She said that although AHCCCS has not yet started the redetermination process, the agency had been redetermining eligibility for members behind the scenes in order to get a head start.

She announced that 500,000 individuals had been deemed ineligible or had failed to provide documentation to establish ongoing eligibility through this behind the scenes process.

“We’re working very closely with our contracted health plans to provide data around individuals who were due for renewal and individuals who haven’t supplied documentation so we can do some proactive outreach to those individuals to remind them that they need to get into the eligibility system and look at the notices for documentation,” said Snyder. “What we want to prevent is individuals falling through the cracks for those administrative or procedural issues.”

She added that AHCCCS will also be ensuring that individuals deemed ineligible would be connected to other coverage. 

Snyder said AHCCCS would also continue to work on the 1115 Waiver negotiations with CMS, particularly emphasizing the Housing and Health Opportunities (H20) demonstration waiver. Waiver negotiations will continue through the year, and if approvedin part or in fullthe next waiver will run from Oct. 1, 2022, through Sept. 30, 2027.

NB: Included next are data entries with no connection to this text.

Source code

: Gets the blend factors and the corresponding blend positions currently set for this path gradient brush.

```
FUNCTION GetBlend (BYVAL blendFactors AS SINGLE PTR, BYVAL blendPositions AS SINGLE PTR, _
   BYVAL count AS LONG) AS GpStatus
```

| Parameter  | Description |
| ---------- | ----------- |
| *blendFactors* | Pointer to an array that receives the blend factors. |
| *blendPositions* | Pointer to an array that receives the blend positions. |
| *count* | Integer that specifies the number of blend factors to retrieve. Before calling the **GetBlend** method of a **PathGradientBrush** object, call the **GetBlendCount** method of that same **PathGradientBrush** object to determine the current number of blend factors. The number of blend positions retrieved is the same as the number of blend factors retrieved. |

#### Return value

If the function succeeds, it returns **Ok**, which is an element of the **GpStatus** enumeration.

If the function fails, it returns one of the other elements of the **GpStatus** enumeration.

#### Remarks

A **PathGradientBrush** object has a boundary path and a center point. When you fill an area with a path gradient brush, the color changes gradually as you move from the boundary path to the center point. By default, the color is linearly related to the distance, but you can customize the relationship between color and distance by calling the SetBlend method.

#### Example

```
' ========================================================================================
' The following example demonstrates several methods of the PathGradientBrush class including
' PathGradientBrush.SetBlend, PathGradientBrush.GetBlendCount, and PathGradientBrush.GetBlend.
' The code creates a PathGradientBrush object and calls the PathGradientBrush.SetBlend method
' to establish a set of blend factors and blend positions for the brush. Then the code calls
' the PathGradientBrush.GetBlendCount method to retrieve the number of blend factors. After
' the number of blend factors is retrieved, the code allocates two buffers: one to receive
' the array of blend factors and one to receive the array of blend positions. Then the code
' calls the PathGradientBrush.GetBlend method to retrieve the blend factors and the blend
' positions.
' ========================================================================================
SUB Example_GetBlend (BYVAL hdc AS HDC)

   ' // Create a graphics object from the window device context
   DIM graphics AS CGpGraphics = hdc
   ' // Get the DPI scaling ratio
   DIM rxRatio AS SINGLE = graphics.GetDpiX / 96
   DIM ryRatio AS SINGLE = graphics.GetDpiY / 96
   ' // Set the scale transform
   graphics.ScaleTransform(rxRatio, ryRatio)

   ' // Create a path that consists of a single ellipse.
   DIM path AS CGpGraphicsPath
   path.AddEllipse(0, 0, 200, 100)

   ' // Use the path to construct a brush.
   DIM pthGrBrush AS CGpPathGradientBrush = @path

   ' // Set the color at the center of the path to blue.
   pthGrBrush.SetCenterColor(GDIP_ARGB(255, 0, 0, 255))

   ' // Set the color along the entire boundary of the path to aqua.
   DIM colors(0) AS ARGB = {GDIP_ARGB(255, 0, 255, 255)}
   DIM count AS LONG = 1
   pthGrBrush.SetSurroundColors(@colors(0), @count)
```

Snyder emphasized AHCCCS’s excitement about the H20 initiative, which has a goal of enhancing and expanding housing services and interventions for AHCCCS members who are homeless or at risk of becoming homeless. The initiative would seek to:

  • “Increase positive health and wellbeing outcomes for target populations including the stabilization of members’ mental health conditions, reduction in substance use, improvement in the utilization of primary care and prevention services, and increased member satisfaction,
  • Reduce the cost of care for individuals successfully housed through decreased utilization of crisis services, emergency department utilization, and inpatient hospitalization, and
  • Reduce homelessness and improve skills to maintain housing stability.”

The waiver request asks CMS to not only extend certain benefits that AHCCCS offers to their long-term care population to a broader population, but also asks for the ability to reimburse for up to 18 months of transitional housing for individuals leaving an institutional placement.

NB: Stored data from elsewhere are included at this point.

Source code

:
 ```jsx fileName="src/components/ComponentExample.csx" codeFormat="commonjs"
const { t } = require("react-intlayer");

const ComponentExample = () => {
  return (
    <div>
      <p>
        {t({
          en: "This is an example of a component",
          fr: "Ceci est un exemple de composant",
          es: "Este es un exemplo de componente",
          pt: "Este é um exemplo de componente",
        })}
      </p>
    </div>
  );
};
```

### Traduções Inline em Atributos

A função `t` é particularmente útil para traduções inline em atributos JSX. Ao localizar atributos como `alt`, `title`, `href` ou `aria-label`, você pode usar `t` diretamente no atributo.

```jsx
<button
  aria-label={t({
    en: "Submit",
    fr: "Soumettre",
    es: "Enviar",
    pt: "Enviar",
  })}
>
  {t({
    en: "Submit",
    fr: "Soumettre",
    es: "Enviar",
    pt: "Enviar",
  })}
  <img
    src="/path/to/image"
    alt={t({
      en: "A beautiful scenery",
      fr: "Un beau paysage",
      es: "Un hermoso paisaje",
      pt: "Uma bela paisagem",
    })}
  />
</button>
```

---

“Whether it’s a correctional setting [or] an in-patient stay, what we’ve found from some blended funding models on the ground … is that that opportunity to stabilize somebody clinically and connect them to needed social supports is really instrumental in their success ultimately in permanent and supportive housing,” said Snyder.

She said AHCCCS would learn from California’s 1115 waiver, approved in December 2021, that allowed for up to 90 days of recuperative care and up to 6 months of short-term post-hospitalization housing. 

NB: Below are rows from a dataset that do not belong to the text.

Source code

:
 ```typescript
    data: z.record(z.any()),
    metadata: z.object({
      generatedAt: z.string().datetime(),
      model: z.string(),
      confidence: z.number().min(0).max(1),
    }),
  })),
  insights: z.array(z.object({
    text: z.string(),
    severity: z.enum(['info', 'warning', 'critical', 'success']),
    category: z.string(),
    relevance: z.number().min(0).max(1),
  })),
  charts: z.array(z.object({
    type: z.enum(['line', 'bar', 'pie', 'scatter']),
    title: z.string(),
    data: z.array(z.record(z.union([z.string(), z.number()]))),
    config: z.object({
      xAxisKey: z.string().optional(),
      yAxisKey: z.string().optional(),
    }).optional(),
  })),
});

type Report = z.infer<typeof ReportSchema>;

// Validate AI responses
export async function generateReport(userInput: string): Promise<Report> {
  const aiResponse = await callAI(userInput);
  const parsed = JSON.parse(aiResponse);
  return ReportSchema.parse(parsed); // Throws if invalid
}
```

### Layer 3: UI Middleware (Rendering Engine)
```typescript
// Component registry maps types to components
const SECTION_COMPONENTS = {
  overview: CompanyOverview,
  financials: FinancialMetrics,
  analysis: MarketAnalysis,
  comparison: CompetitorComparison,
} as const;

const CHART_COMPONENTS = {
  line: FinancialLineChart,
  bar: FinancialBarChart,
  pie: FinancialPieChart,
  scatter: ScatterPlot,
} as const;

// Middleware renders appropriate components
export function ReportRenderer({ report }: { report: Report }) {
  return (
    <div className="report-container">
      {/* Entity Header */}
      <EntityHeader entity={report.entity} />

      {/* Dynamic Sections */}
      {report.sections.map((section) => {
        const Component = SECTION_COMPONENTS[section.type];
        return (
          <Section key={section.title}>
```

Snyder said they would also be prioritizing their efforts to increase vaccination rates of AHCCCS beneficiaries statewide. She noted AHCCCS’s 46% rate of vaccination for individuals aged 12 and up, and 40% rate for individuals aged 5 and up. 

“We’ve done a really good job of ensuring individuals in our long-term care programs are vaccinated and that’s due to some very focused efforts getting the vaccines out to them in their own homes and in residential settings, but we absolutely are missing the mark when it comes to the broader population,” she said.